- Exercise instructions
Please restate every line below exactly, without any pictures.

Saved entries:

★ ★ ★ ★ ★ ★ ★

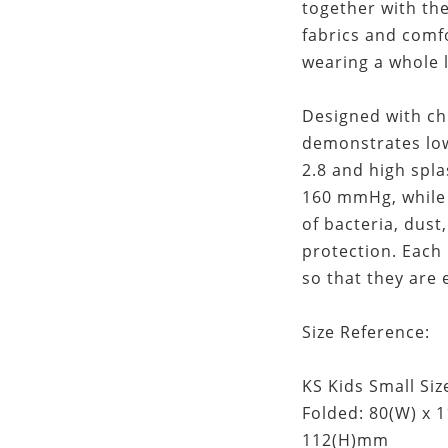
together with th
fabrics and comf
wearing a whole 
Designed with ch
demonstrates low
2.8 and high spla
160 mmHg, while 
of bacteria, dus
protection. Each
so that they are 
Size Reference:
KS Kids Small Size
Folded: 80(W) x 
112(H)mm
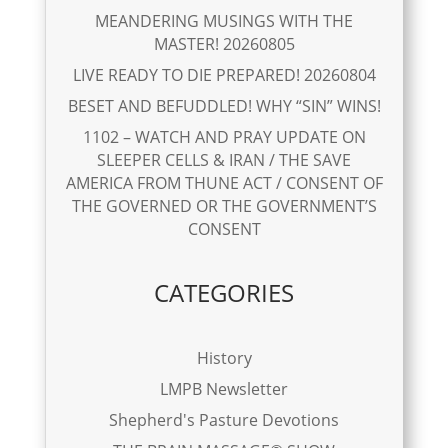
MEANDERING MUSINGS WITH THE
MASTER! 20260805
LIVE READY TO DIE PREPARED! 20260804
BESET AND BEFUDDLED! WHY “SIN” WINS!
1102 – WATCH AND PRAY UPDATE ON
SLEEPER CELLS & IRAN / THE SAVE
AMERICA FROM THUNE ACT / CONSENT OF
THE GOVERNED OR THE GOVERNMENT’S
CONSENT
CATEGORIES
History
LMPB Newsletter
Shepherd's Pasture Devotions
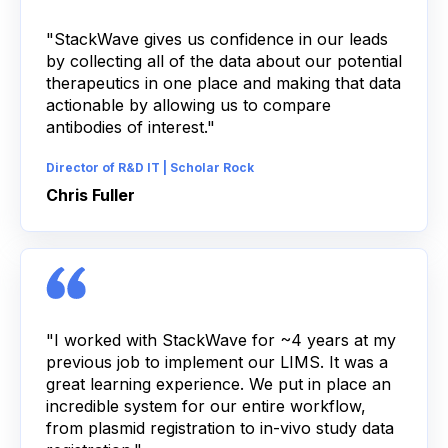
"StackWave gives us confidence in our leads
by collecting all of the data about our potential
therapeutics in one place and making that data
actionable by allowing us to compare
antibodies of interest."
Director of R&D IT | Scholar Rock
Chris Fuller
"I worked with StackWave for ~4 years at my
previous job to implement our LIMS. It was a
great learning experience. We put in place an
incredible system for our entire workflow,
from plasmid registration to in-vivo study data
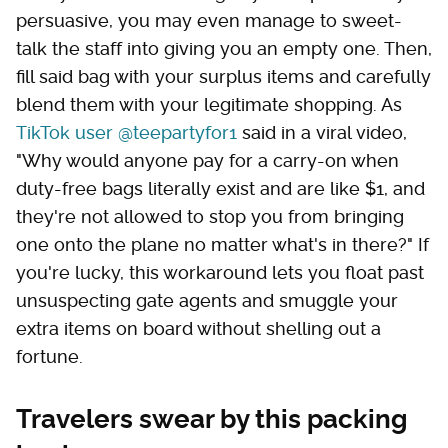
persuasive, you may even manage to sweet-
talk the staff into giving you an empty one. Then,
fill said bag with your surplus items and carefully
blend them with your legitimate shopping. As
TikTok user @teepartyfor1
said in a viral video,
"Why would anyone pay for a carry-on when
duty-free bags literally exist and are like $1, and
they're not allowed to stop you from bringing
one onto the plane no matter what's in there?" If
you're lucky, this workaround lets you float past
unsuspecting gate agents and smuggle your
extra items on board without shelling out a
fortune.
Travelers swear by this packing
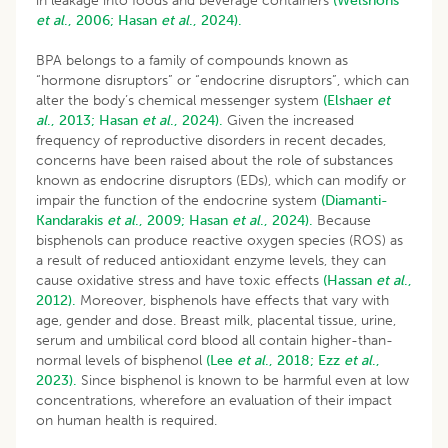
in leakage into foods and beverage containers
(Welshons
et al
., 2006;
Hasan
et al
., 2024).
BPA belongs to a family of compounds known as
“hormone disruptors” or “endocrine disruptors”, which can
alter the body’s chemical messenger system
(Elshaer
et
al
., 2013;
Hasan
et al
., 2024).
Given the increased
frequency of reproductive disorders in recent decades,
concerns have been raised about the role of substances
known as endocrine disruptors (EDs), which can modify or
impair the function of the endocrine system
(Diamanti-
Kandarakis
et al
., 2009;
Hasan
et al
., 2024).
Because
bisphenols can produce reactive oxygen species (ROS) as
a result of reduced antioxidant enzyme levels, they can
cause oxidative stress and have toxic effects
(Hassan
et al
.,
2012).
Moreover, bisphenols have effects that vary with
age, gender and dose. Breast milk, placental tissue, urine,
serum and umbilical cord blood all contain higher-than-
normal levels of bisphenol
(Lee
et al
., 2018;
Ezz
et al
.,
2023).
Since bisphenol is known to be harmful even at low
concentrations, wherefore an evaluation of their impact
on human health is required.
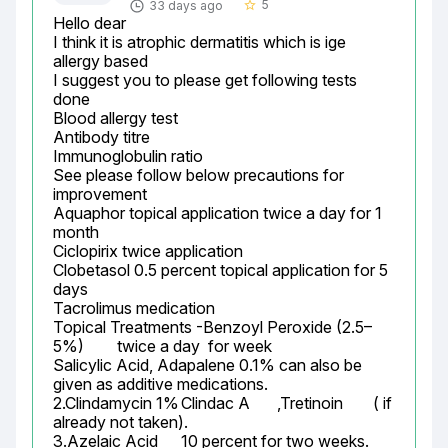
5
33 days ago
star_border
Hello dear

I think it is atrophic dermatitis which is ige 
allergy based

★ ★ ★ ★ ★ ★ ★

- Task result
together with th
fabrics and comf
wearing a whole 
Designed with ch
demonstrates low
2.8 and high spla
160 mmHg, while 
of bacteria, dus
protection. Each
so that they are 
Size Reference:
KS Kids Small Size
Folded: 80(W) x 
112(H)mm
MEANDERING MUSINGS WITH THE
MASTER! 20260805
LIVE READY TO DIE PREPARED! 20260804
BESET AND BEFUDDLED! WHY “SIN” WINS!
1102 – WATCH AND PRAY UPDATE ON
SLEEPER CELLS & IRAN / THE SAVE
AMERICA FROM THUNE ACT / CONSENT OF
THE GOVERNED OR THE GOVERNMENT’S
CONSENT
CATEGORIES
History
LMPB Newsletter
Shepherd's Pasture Devotions
"StackWave gives us confidence in our leads
by collecting all of the data about our potential
therapeutics in one place and making that data
actionable by allowing us to compare
antibodies of interest."
Director of R&D IT | Scholar Rock
Chris Fuller
"I worked with StackWave for ~4 years at my
previous job to implement our LIMS. It was a
great learning experience. We put in place an
incredible system for our entire workflow,
from plasmid registration to in-vivo study data
persuasive, you may even manage to sweet-
talk the staff into giving you an empty one. Then,
fill said bag with your surplus items and carefully
blend them with your legitimate shopping. As
TikTok user @teepartyfor1
said in a viral video,
"Why would anyone pay for a carry-on when
duty-free bags literally exist and are like $1, and
they're not allowed to stop you from bringing
one onto the plane no matter what's in there?" If
you're lucky, this workaround lets you float past
unsuspecting gate agents and smuggle your
extra items on board without shelling out a
fortune.
Travelers swear by this packing
in leakage into foods and beverage containers
(Welshons
et al
., 2006;
Hasan
et al
., 2024).
BPA belongs to a family of compounds known as
“hormone disruptors” or “endocrine disruptors”, which can
alter the body’s chemical messenger system
(Elshaer
et
al
., 2013;
Hasan
et al
., 2024).
Given the increased
frequency of reproductive disorders in recent decades,
concerns have been raised about the role of substances
known as endocrine disruptors (EDs), which can modify or
impair the function of the endocrine system
(Diamanti-
Kandarakis
et al
., 2009;
Hasan
et al
., 2024).
Because
bisphenols can produce reactive oxygen species (ROS) as
a result of reduced antioxidant enzyme levels, they can
cause oxidative stress and have toxic effects
(Hassan
et al
.,
2012).
Moreover, bisphenols have effects that vary with
age, gender and dose. Breast milk, placental tissue, urine,
serum and umbilical cord blood all contain higher-than-
normal levels of bisphenol
(Lee
et al
., 2018;
Ezz
et al
.,
2023).
Since bisphenol is known to be harmful even at low
concentrations, wherefore an evaluation of their impact
on human health is required.
5
33 days ago
star_border
Hello dear

I think it is atrophic dermatitis which is ige 
allergy based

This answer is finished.